Dataset excerpt
Content starts
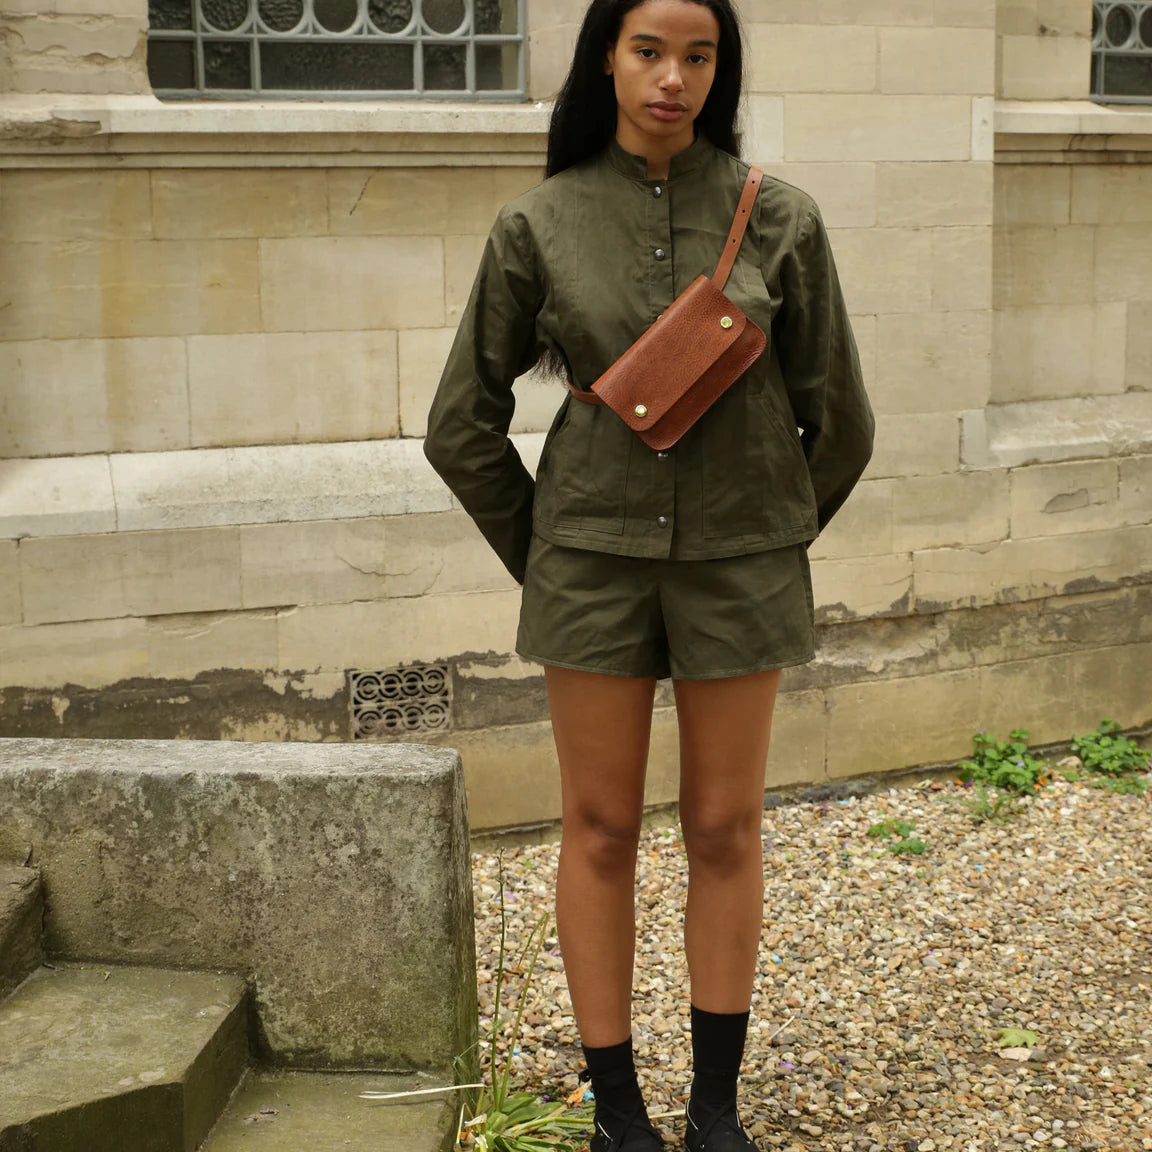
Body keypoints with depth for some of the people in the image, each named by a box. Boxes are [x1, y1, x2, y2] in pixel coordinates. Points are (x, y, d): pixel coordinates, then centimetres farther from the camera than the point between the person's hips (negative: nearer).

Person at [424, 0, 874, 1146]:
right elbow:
Content ends
The problem
Please write out all the data word for word, but keep every picture out.

Solution to this exercise
Body keypoints with depth for some of the people in the image, each named by a box. Boxes are [x1, y1, x2, y2] in pixel coordinates. Points are (x, y, d): pixel coordinates, then centimetres farther from the camera than the point between the person's hips (negative: nearer).

Person at [424, 0, 874, 1146]:
right elbow:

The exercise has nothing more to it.